Curious about the cost of probate in Oregon? Read our guide that covers everything about Oregon probate fees.

In the state of Oregon, the court-supervised process of distributing property after the death of an estate owner is called probate. Despite how common it is in the state, there are often questions about the average cost of probate in Oregon. Unfortunately, probate costs will vary depending on a number of things, making it difficult to give an accurate estimate on the final cost. Factors that contribute to the variation in cost can include:

  • How complex and large an estate is

  • Whether or not any heirs contest any part of the Will

  • Type of Estate Plans that are in place  

  • If the family hires a probate attorney

  • Etc.

Common Probate Fees in Oregon

Though there is a wide range of probate costs in Oregon, some fees are pretty common in virtually all probate proceedings. Costs you may need to pay during probate might include:

  • Various court and filing fees

  • Attorney fees

  • Personal Representative compensation - Oregon state law sets Executor fees by statute. Fees can range from two to seven percent, based on estate value

  • Various professional fees (Appraiser, Land Surveyor, etc.)

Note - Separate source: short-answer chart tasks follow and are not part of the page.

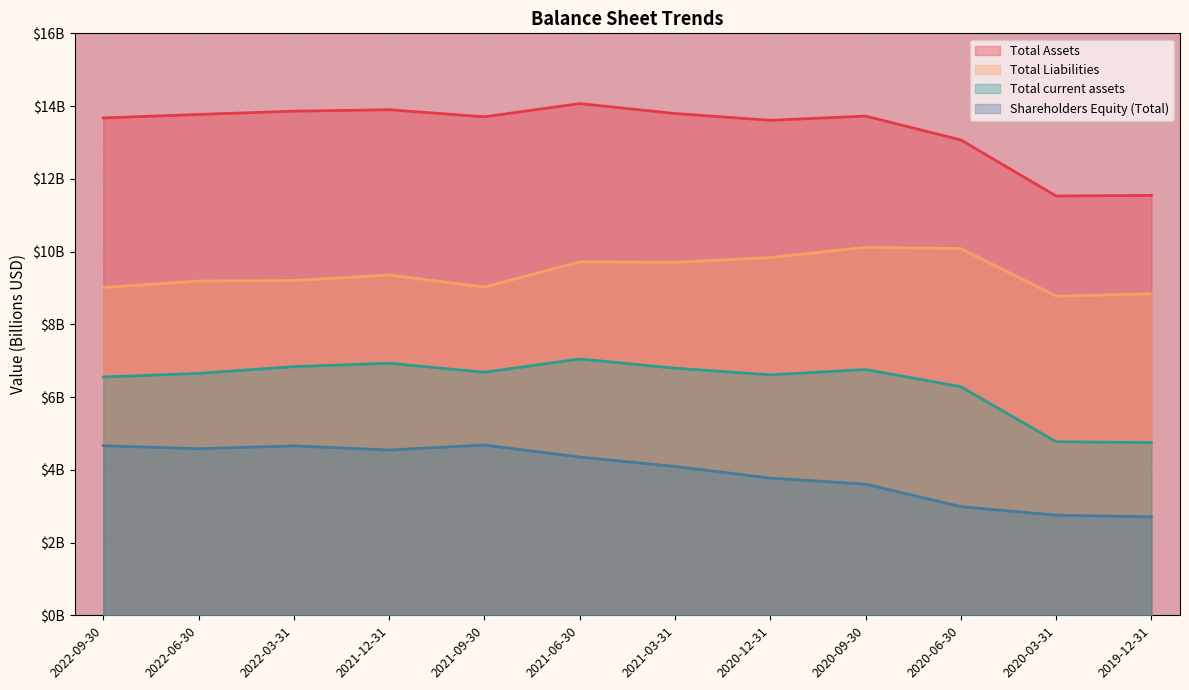

The value of Total Assets at 2021-03-31 is 13.8. True or false?

True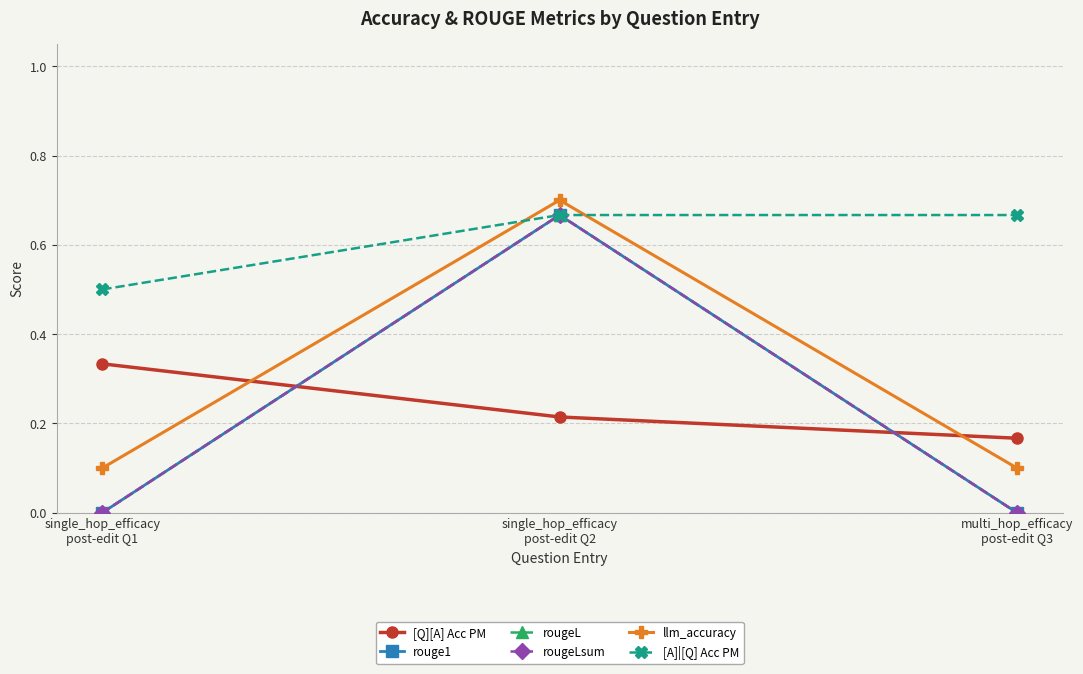

Count the llm_accuracy values in the range 0 to 1.

3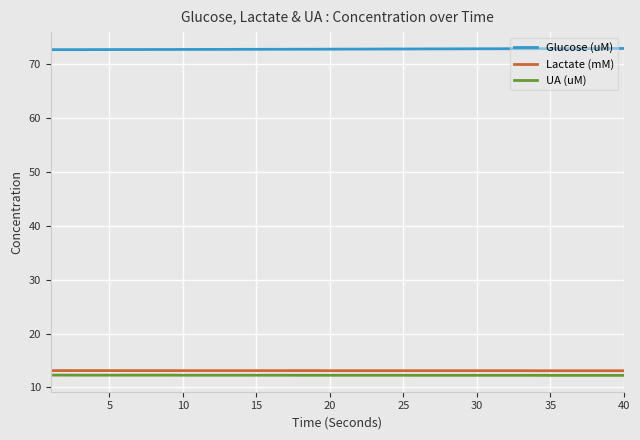

What is the greatest value displayed?

72.9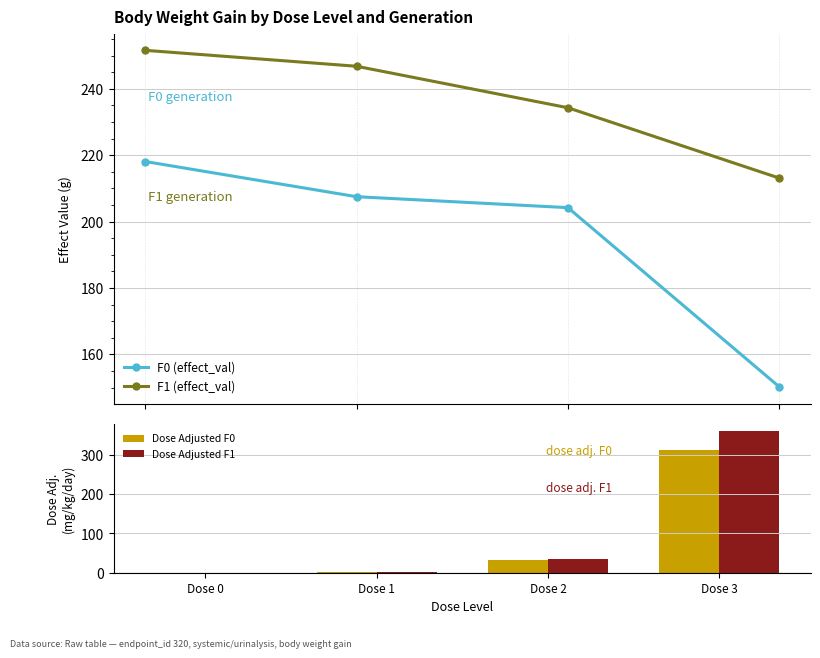

Reading left to right, what are all the values shown in this chart?

F0 (effect_val): 218.1	207.5	204.2	150.2
F1 (effect_val): 251.6	246.8	234.3	213.1
Dose Adjusted F0: 0.0	1.6	31.8	313.0
Dose Adjusted F1: 0.0	1.7	35.2	361.0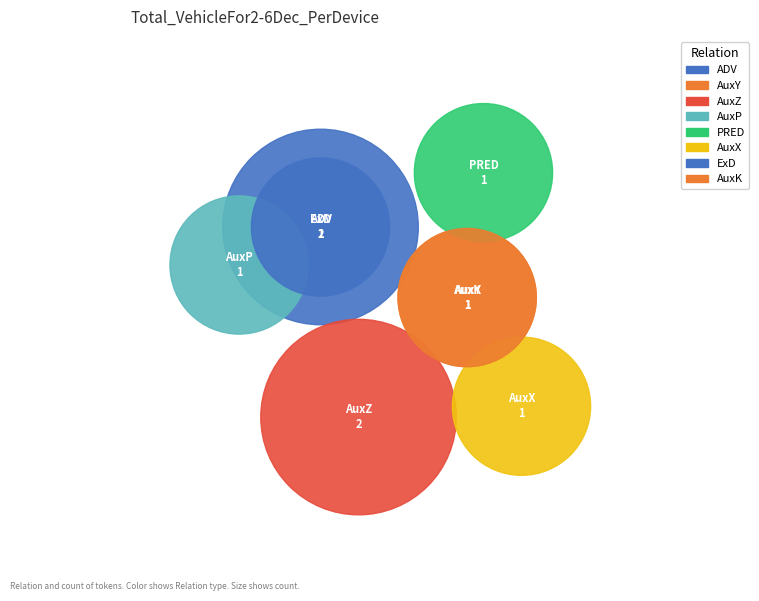

The r-------- slice represents 7% of the pie. True or false?

True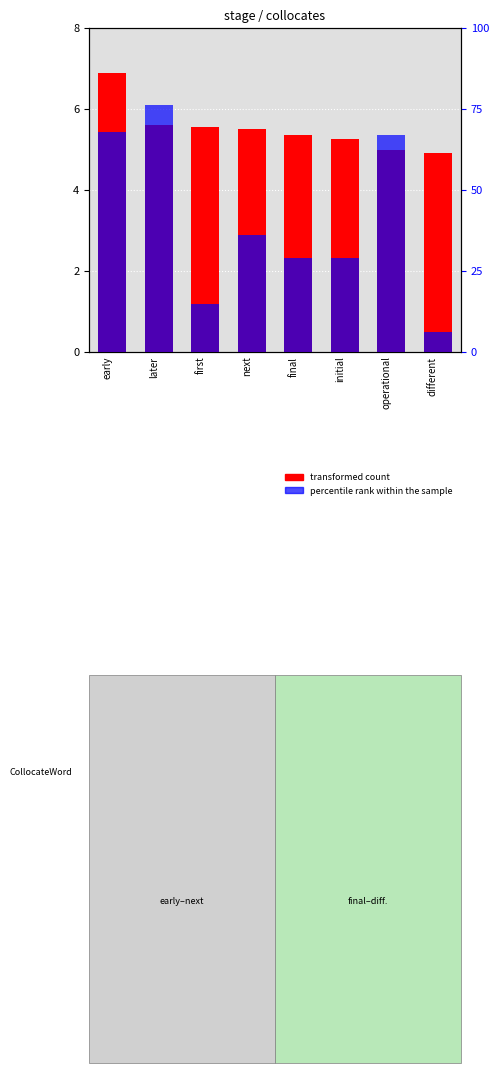

List the labels in order of transformed count value, largest first.

early, later, first, next, final, initial, operational, different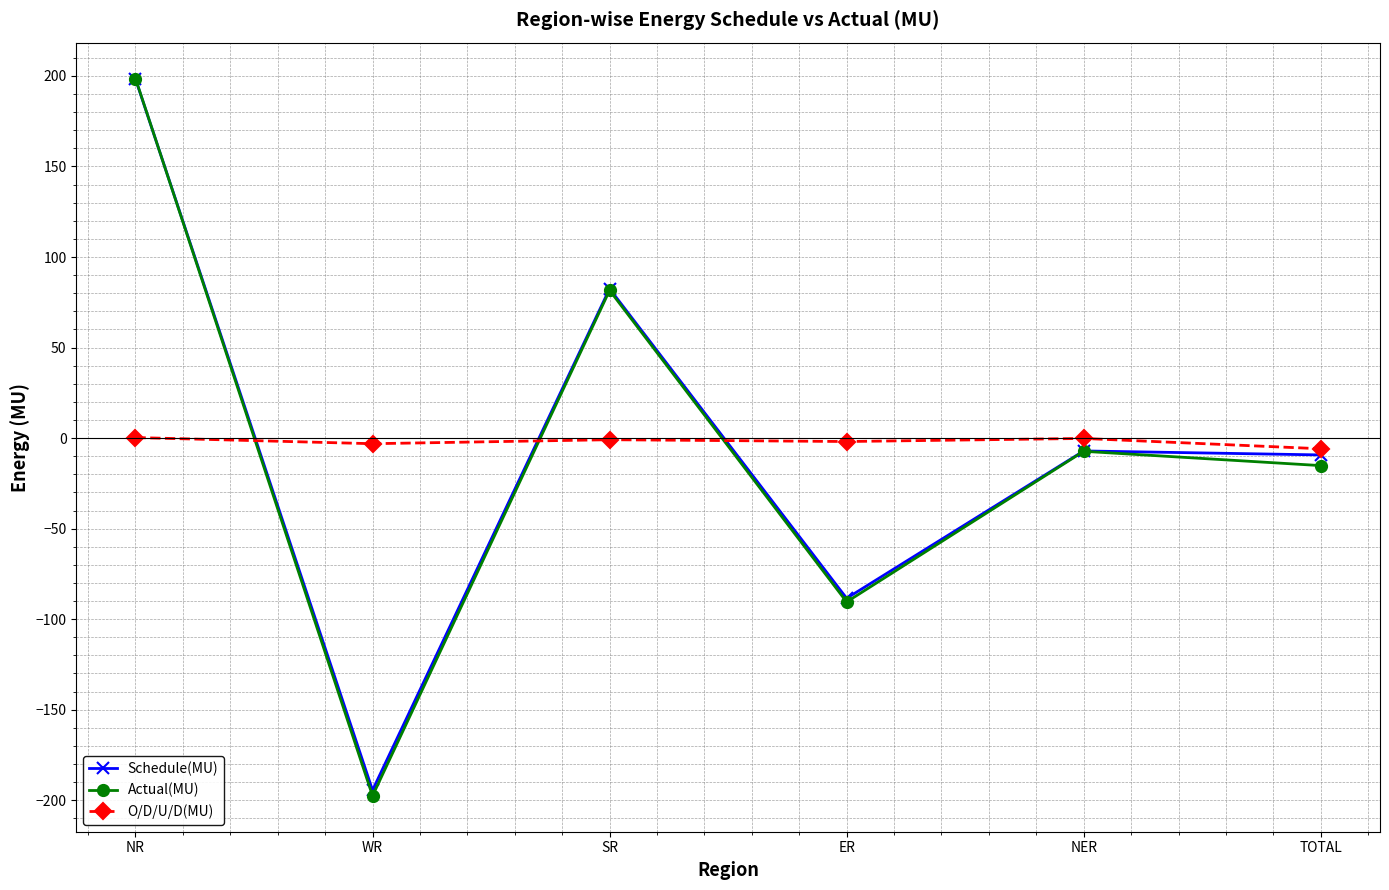

What is the label of the 3rd point from the right?

ER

  • A Personal Representative Bond, required unless the Will states otherwise 

  • Etc. 

Common Questions About Probate in Oregon

How Long Does Probate Take in Oregon?

In the state of Oregon, probate can take a minimum of four months. Any complications arising along the way could extend the process.

How Much Does a Probate Lawyer Cost in Oregon?

Since probate lawyer fees in Oregon can differ, it’s hard to estimate how much the process will cost should you choose to hire an attorney. Simple probates may cost around $2,000, but an average is closer to $3,000 - $5,000 (and up).  

How to Avoid Probate in Oregon?

Some people try to avoid probate, which is not unreasonable given that it can be a taxing (emotionally and financially) process. It may be possible to avoid probate in Oregon by:

  • Writing and properly funding a Revocable Living Trust

  • Titling property: Joint Tenancy; Tenancy by Entirety; or Community Property with Right of Survivorship

  • Creating accounts that will TOD or POD (Transfer on Death; Payable on Death)

  • Keeping beneficiaries up to date

Estates valued below the “small estate” threshold can likely avoid probate or at least go through an expedited version of it. 

What is Considered a Small Estate in Oregon?

Oregon allows for an Affidavit to be signed when an estate’s fair market value is $275,000; no more than $200,000 can be in real estate; no more than $75,000 can be personal property. 

Who Pays Probate Fees in Oregon?

Probate attorney fees in Oregon (just like any other probate fee) can be paid for out of the estate.